▶ **Requirement**
In the blog post below, why was the plan to show off the arms captured around Karbala called off?

▶ **Page text**
========================================================================

Where's The Beef?
Posted by CTuttle on May 15, 2008 • Comments (0)Permalink

After the Dog and Pony show in early April, Betrayus ordered his staff to compile a 'Dossier' on Iranian involvement in Iraq. As I pointed out in this previous post a dossier was being prepped and then mysteriously delayed. Meanwhile, the drumbeats of war continued unabated. With the MSM dutifully reporting Baghdad Bergner's repeated claims that al Sadr was being supplied by Iran and that caches of weapons and EFPs were found in Karbala proving the connection.

But, lo and behold, that much ballyhooed find was inexplicably squashed and *crickets* were heard from the MSM when the 'Iranian supplied' cache was finally unveiled for the reporters. Somehow Bergner failed to mention Iran even once during the presentation, the sudden silence from the MSM was deafening, which I covered in this post.

Not once did Bergner point the finger at Iran for any of these weapons and munitions, which is a striking change from just a couple of weeks ago when U.S. military officials here and at the Pentagon were saying that caches found in Basra in particular had revealed Iranian-made arms manufactured as recently as this year. They say the majority of rockets being fired at U.S. bases, including Baghdad's Green Zone, are launched by militiamen receiving training, arms and other aid from Iran.

Hmmm... Now why would he pass up the golden opportunity?

Today's Asia Times has an excellent article from Gareth Porter highlighting the US's sudden silence on Iran's role in Iraq...

US plot to nail Iran backfires

The George W Bush administration's plan to create a new crescendo of accusations against Iran for allegedly smuggling arms to Shi'ite militias in Iraq has encountered not just one but two setbacks.

The government of Prime Minister Nuri al-Maliki refused to endorse US charges of Iranian involvement in arms smuggling to Shi'ite cleric Muqtada al-Sadr's Mahdi Army, and a plan to show off a huge collection of Iranian arms captured in and around the central city of Karbala had to be called off after it was discovered that none of the arms was of Iranian origin.

The news media's failure to report that the arms captured from Shi'ite militiamen in Karbala did not include a single Iranian weapon shielded the US military from a big blow to its anti-Iran strategy.

========================================================================

▶ **Recorded data**

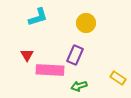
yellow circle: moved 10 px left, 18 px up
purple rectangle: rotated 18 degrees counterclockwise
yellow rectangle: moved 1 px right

========================================================================

▶ **Response**
It was discovered that none of the arms was of Iranian origin.